Food Plots Pay Off in Year 1
(And Years 2, 3 & 4…)
By Mark Kenyon
Two hours and change. That’s how long I hunted two years ago before my new food plot began paying off.
It was only a few weeks earlier that I’d sprayed, disked and broadcast several bags of Pure Attraction into the previously barren soil, and I was already seeing dividends. At first, the pay-off looked like a flicker of movement, but then it was a silhouette. Finally, I realized it was a mature buck.
Many prospective food plotters worry that it might take years to see the benefits of their work come to fruition, but on that cool October evening hunt, I could see that wasn’t true.
There’s no doubt that food plots offer tremendous long-term benefits to deer and deer hunting prospects, but you don’t need to wait years to see positive changes on your property. From what I’ve seen, the benefits of food plots come in many forms at many times — and not necessarily after a long wait.
As evidenced by the encounter I described, the benefits of food plots can manifest themselves the first year you use them or even the first day of the season. But the ways those benefits come to be are many.

**Goals**
**1.** Answer these about the food plot article:
(a) How long did the author hunt before the new food plot began paying off?
(b) What did the author broadcast into the previously barren soil?
(c) In which month was the evening hunt when the mature buck appeared?
**2.** Repeat word for word the part of the food plot article running from "There’s no doubt" up to and including "a long wait.".

**Data section**
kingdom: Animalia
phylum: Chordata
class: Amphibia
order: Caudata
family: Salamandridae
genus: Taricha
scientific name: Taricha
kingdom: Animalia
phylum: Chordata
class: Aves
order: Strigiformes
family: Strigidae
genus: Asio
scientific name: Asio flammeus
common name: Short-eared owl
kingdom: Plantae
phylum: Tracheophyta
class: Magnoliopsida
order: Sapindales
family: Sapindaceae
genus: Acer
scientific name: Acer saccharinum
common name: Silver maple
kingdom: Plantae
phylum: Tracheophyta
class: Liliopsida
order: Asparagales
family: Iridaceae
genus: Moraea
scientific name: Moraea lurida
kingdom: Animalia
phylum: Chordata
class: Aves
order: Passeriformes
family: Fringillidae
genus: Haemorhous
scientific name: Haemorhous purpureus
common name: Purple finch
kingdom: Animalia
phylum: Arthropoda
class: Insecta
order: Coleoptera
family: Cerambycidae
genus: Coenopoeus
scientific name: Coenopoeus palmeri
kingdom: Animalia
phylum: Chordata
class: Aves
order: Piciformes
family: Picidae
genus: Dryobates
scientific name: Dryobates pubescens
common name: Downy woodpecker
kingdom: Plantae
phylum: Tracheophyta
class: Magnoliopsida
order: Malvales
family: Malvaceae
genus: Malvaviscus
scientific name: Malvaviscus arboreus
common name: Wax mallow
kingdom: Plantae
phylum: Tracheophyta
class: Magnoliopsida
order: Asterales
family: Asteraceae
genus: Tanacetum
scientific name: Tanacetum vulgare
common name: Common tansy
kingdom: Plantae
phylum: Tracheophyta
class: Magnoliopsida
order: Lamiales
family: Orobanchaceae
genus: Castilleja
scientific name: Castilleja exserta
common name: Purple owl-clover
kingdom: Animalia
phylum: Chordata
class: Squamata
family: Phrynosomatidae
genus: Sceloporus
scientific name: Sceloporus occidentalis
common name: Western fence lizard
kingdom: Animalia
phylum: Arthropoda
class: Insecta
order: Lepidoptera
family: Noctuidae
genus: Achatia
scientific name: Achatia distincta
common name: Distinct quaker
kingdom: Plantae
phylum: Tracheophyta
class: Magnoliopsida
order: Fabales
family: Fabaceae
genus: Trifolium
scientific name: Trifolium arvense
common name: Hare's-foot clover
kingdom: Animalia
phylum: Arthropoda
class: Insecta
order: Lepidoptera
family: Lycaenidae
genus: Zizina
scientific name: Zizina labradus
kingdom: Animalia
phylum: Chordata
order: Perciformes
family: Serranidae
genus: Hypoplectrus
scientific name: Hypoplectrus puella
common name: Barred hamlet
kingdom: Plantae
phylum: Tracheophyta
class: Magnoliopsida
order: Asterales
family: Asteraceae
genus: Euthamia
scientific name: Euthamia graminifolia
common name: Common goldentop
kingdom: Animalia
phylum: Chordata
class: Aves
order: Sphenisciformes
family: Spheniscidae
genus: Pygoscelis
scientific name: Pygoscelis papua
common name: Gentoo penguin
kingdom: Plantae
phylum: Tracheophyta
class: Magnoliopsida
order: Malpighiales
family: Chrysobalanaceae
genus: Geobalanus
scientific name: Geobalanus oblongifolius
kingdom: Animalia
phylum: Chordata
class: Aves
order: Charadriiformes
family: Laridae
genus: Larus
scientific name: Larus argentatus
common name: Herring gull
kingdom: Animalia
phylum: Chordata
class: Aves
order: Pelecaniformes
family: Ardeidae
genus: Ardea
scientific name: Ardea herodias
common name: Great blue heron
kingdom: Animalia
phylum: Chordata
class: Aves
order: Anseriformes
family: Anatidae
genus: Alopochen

**Responses by task**
**1.**
(a) Two hours and change.
(b) Several bags of Pure Attraction.
(c) October.

**2.**
There’s no doubt that food plots offer tremendous long-term benefits to deer and deer hunting prospects, but you don’t need to wait years to see positive changes on your property. From what I’ve seen, the benefits of food plots come in many forms at many times — and not necessarily after a long wait.